Task description: Copy out every line of the material below that contains the string "values". Letter case must match.

Information provided:
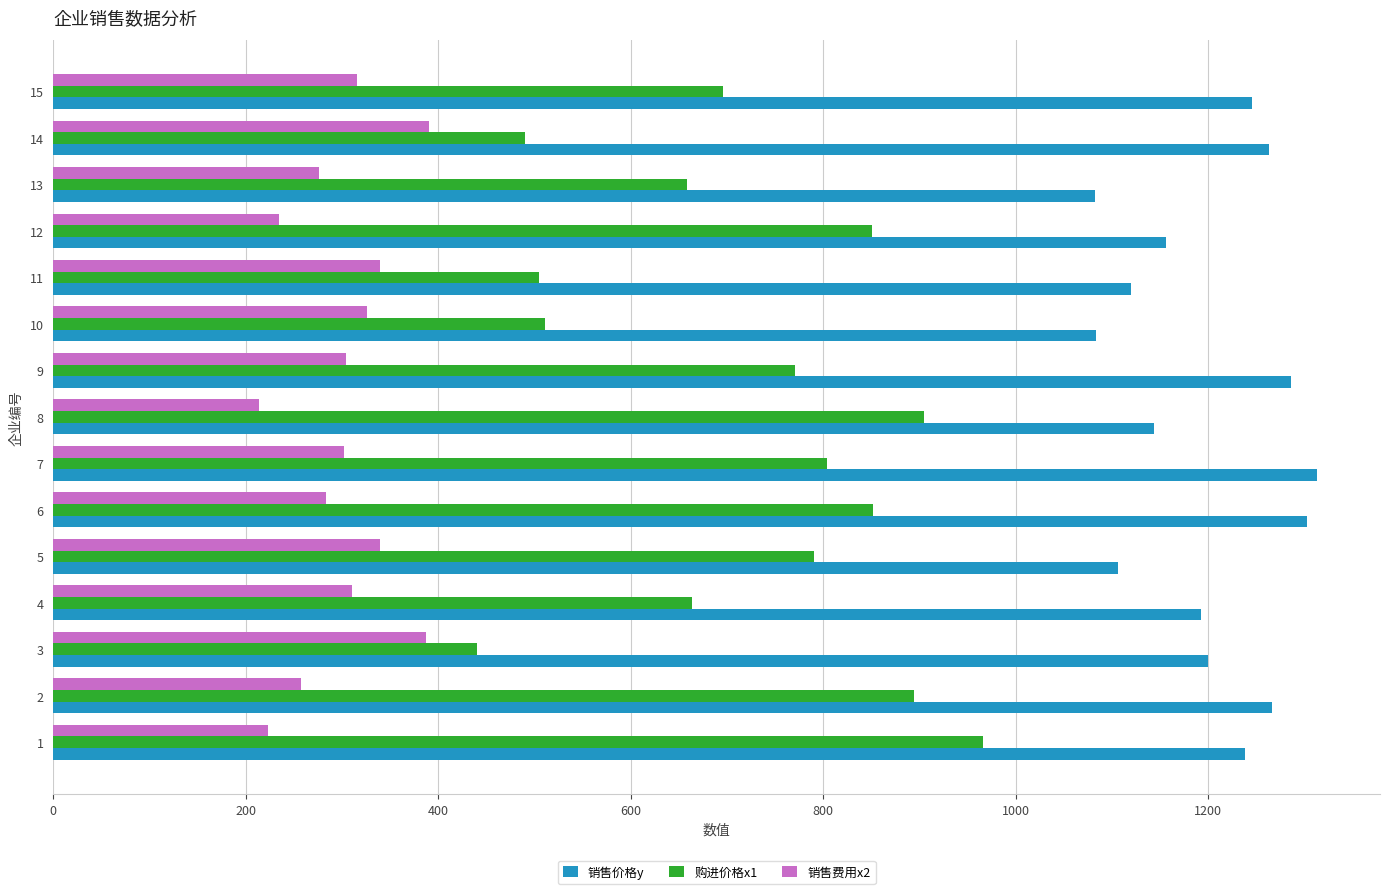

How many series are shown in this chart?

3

---

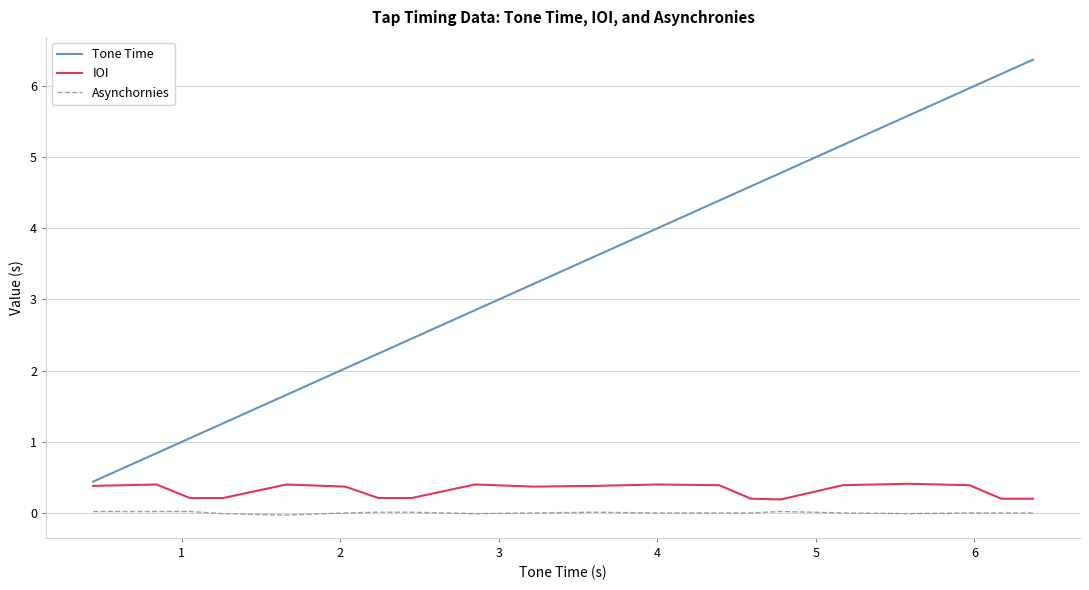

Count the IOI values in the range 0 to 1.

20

* * *

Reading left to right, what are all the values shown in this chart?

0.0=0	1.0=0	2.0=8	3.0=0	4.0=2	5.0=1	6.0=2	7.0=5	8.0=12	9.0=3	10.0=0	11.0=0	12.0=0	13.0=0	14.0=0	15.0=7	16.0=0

Response box:
Count the IOI values in the range 0 to 1.
Reading left to right, what are all the values shown in this chart?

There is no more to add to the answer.